His eyes rolled back in his head with pleasure. “You make them yourself? Like, homemade? Not from a shop?”

“Yeah, I’ll probably make them tomorrow.”

“Make them for me now.”

She raised a brow. “Excuse me?”

“Sorry. Can you please make me bhajias? I’ll help…actually, teach me how, and I’ll make you nylon bhajias every day for the rest of your life.” He solemnly put his hand on his chest. “Swear to god.”

“You’re drunk.”

He nodded happily. “And hungry.” He opened the fridge. “And I would kill someone for fresh bhajias right now. Where are the potatoes? Yay! You have cilantro!”

“You really want me to give you a cooking lesson at”—she checked the time on the microwave—“twelve thirty a.m.?”

“Yes! This will be fun.”

He pulled out random other things from her fridge. None of them were ingredients needed for bhajias.

Reena cringed. “Ketchup?”

“No ketchup?”

She put the ketchup back in the fridge and took out some tomatoes and onions. “Fine. But we’ll make a tomato chutney, too. And I’m only doing this because I’m drunk and want to eat bhajias.” She giggled. God bless gin.

“First, you need to peel and slice your potatoes,” she said, pulling one out from the bin in her pantry.
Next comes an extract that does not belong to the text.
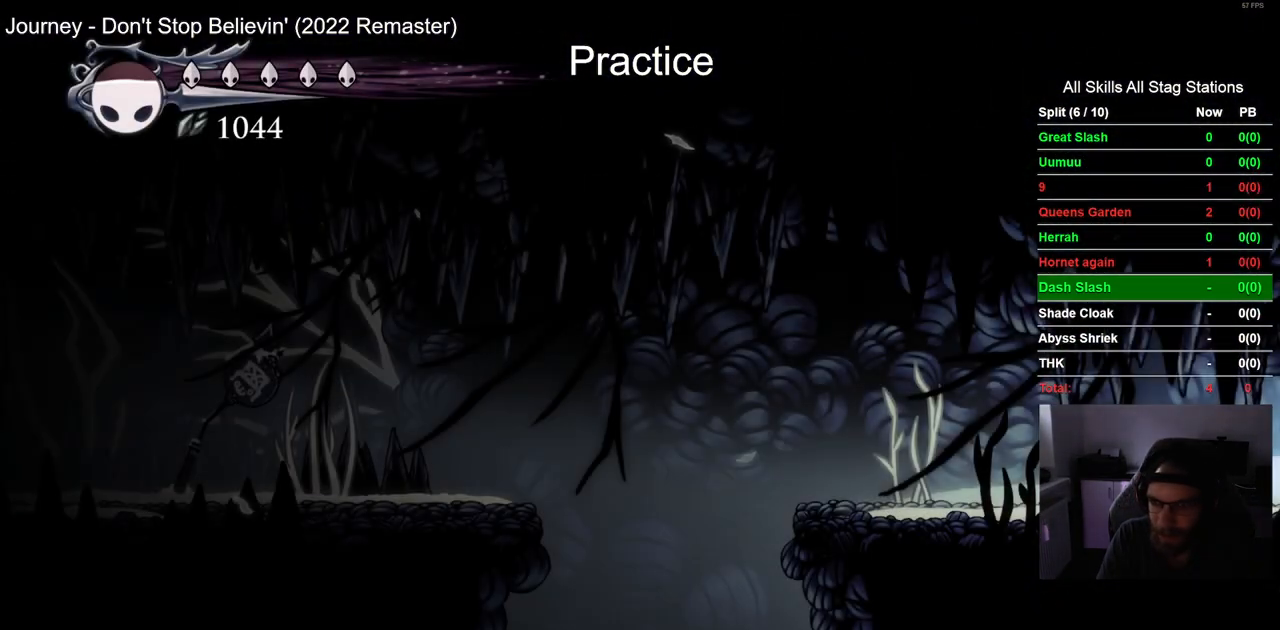
{"buttons": ["DPAD_LEFT"], "left_stick": "center", "right_stick": "center"}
He grinned and held up his phone in front of her.

“Are you recording me?” she asked.

He nodded. “Since you’re doing it anyway, you can enter that contest!”
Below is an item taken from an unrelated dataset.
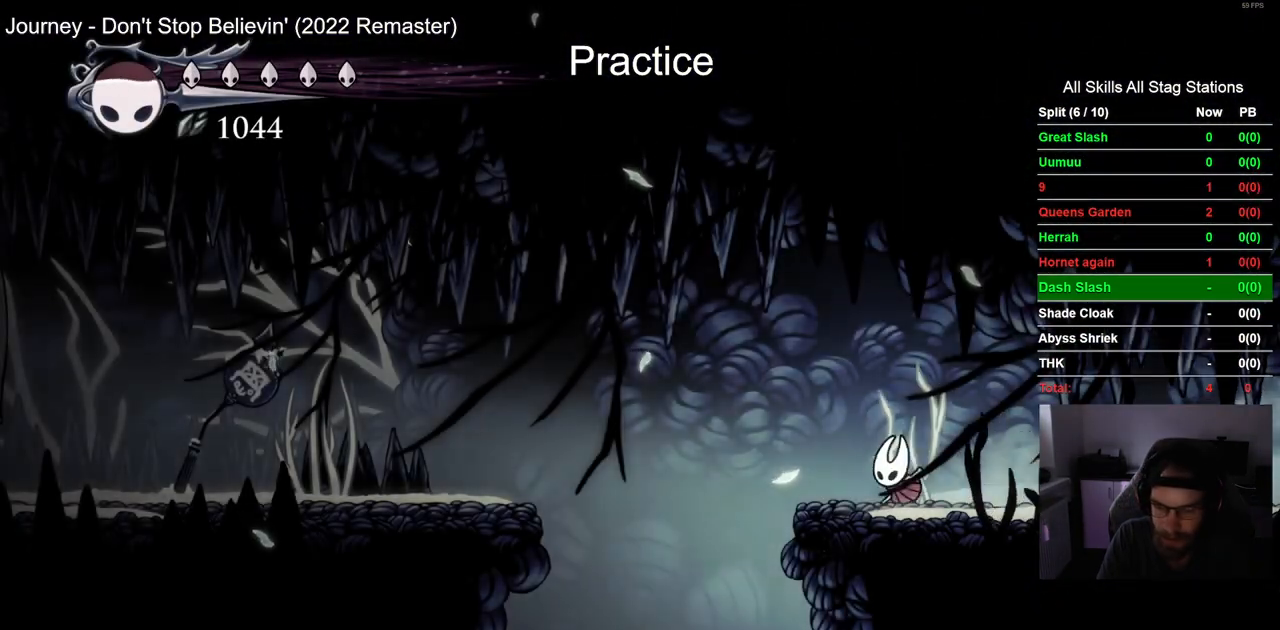
{"buttons": [], "left_stick": "center", "right_stick": "center", "events": [[400, "DPAD_LEFT", "up"]]}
“Nadim! I thought I told you I’m not doing that video! Besides…” She frowned.

“Besides what?”

She should keep her mouth shut. “It’s not supposed to be one person. The video is supposed to be…pairs.”

He beamed. “I have a tripod! C’mon, grab everything you need.” He started filling his arms with the stuff on the counter: the potatoes, bag of gram flour, cilantro, tomatoes, and garlic/ginger paste. Also, the box of samosas and the bottle of gin, of course.